Pak Ilham mengangguk. “Iya.”

“Bila suka pelajaran fisika.”

“Wah ... mata pelajaran yang saya ajar di kelas, tuh,” ucap Pak Ilham sambil tersenyum, Pak Ilham benar-benar terlihat senang.

“Hehe. Walau Bila suka fisika, tapi nilai raport paling kecil pas kelas sepuluh itu fisika loh, Pak.”

“Kok bisa?”

“Ya bisa dong. Kan tadi Bapak bilang, suka bukan berarti harus menguasai.”

“Kalau begitu ... mau saya bantu?”

“Bantu apa?”

“Bantu belajar biar bisa ikut olimpiade.”

Langkah kakiku mendadak berhenti.
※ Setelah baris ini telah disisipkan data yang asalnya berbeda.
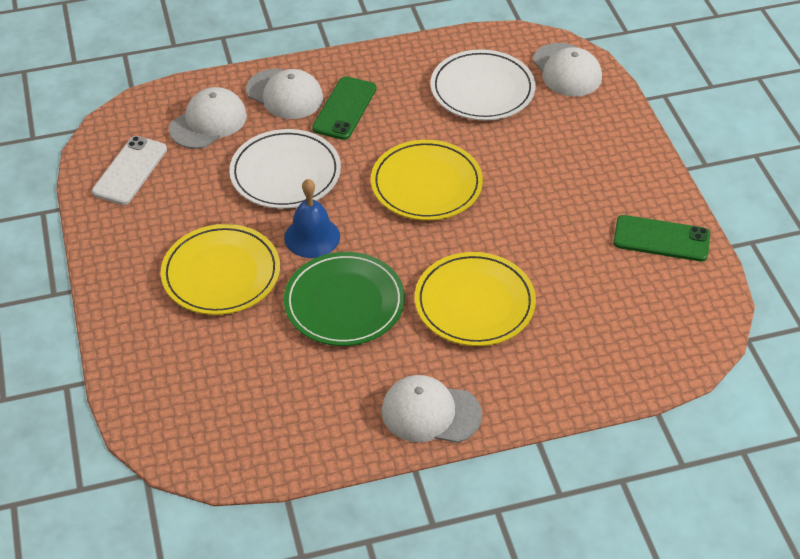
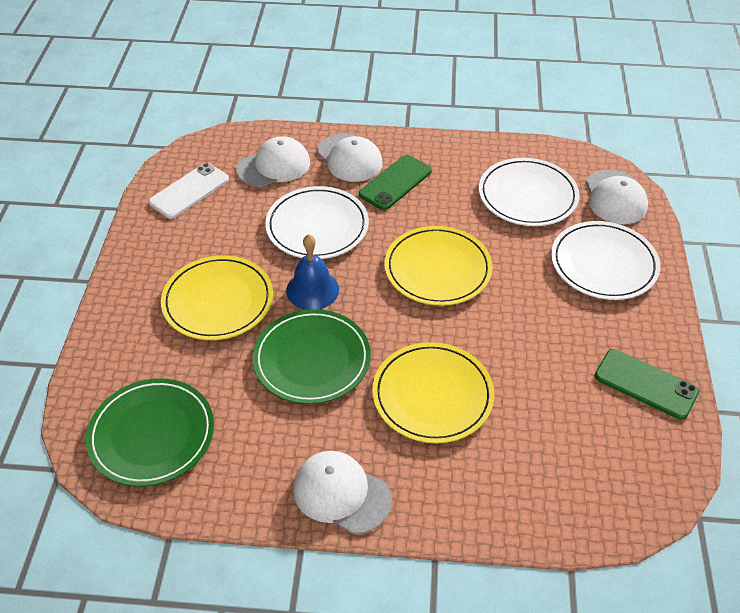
camera: 20 degrees right, 0 degrees up
none -> green plate [86,378,214,487]
none -> white plate [551,221,660,300]

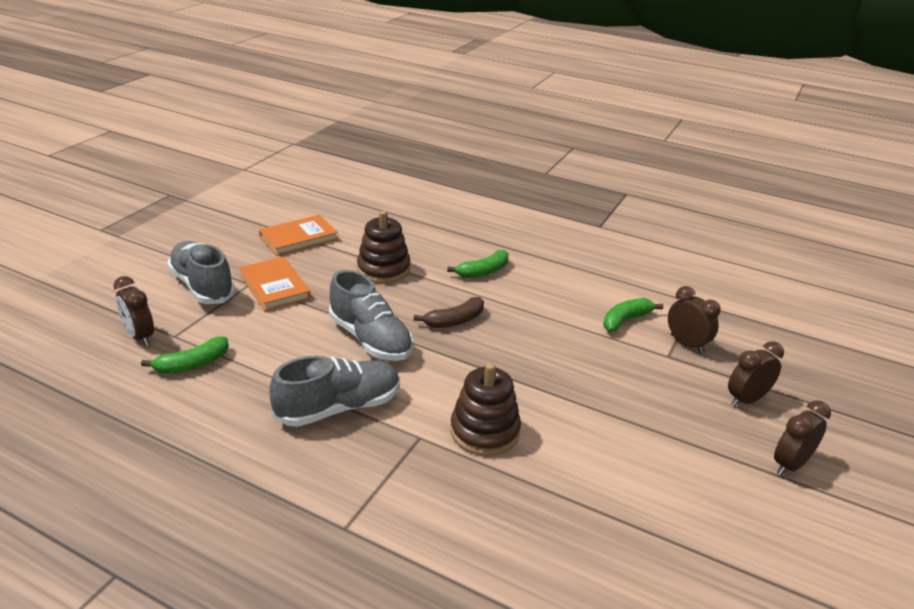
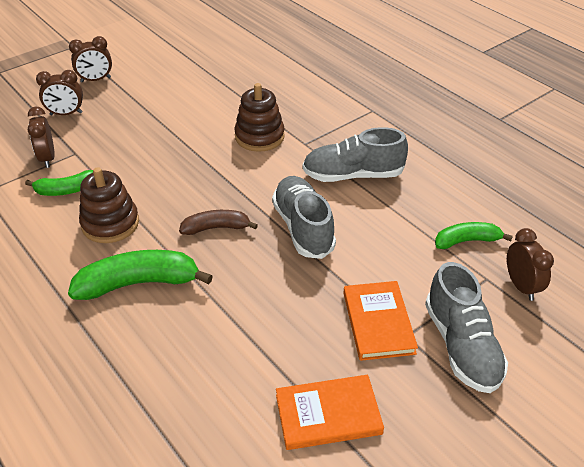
camera: 155 degrees left, 10 degrees up
brown stacking toy [357,211,410,283] -> brown stacking toy moved to [79,167,139,243]
green banana [447,250,509,278] -> green banana [68,250,213,300], size x1.66

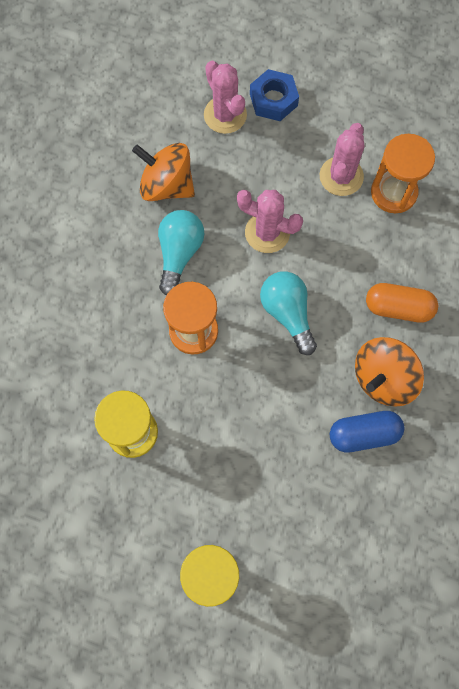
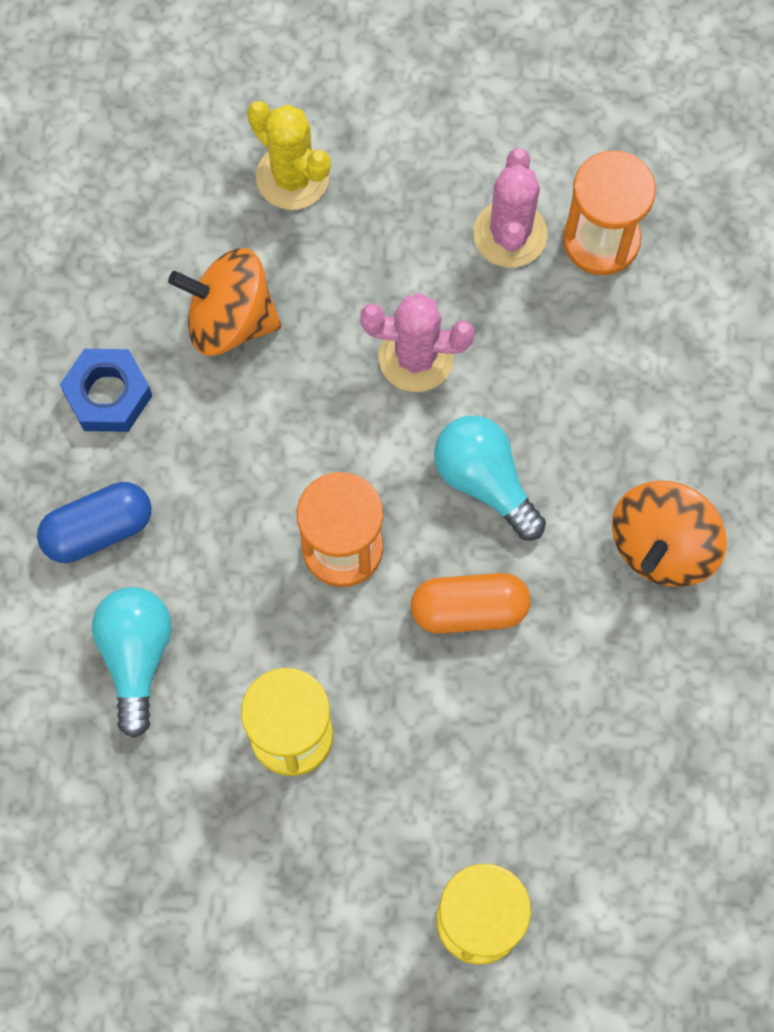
camera: 15 degrees left, 0 degrees up
turquoise light bulb [158,210,204,296] -> turquoise light bulb moved to [92,587,172,738]
pink cactus [204,61,247,134] -> yellow cactus [247,101,331,210]
blue nut [250,69,299,121] -> blue nut moved to [60,349,152,432]
blue capsule [330,411,404,452] -> blue capsule moved to [37,482,152,563]
orange capsule [366,283,438,323] -> orange capsule moved to [411,573,531,634]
Aku tidak salah dengarkan? Pak Ilham mau membantuku belajar? “Beneran, Pak?”

Pak Ilham mengangguk.

“Terima kasih, ya, Pak.”

“Sama-sama. Ngomong-ngomong rasanya ada yang aneh.”

Aku menoleh ke arah Pak Ilham. Guru muda nan tampan itu terfokus pada sesuatu, dahinya sampai mengernyit. “Apanya yang aneh?”

Pak Ilham menoleh lalu tersenyum dan berkata, “Gak ada.”

Aku bertanya-tanya dalam hati, kenapa Pak Ilham bertingkah aneh seperti itu? tadi beliau melihat ke arah mana? Andaikan saja aku memakai kaca mata, mungkin aku bisa mengetahui apa yang membuat Pak Ilham kebingungan seperti itu.

“Bila?”

“Eh?” Aku terkejut karena saking fokusnya berpikir.

“Kenapa diam disitu? Ayo!” Aku mengangguk dan kembali berjalan di samping Pak Ilham. 

“Saya mau ke perpustakaan dulu, Bila langsung ke kelas saja.”

“Iya, Pak.”

Aku dan Pak Ilham berpisah di lorong yang berbeda. Pak Ilham pergi ke arah kanan dan aku ke sebelah kiri. Namun, langkahku kembali terhenti saat ponsel tergeletak dengan mengenaskan di lantai.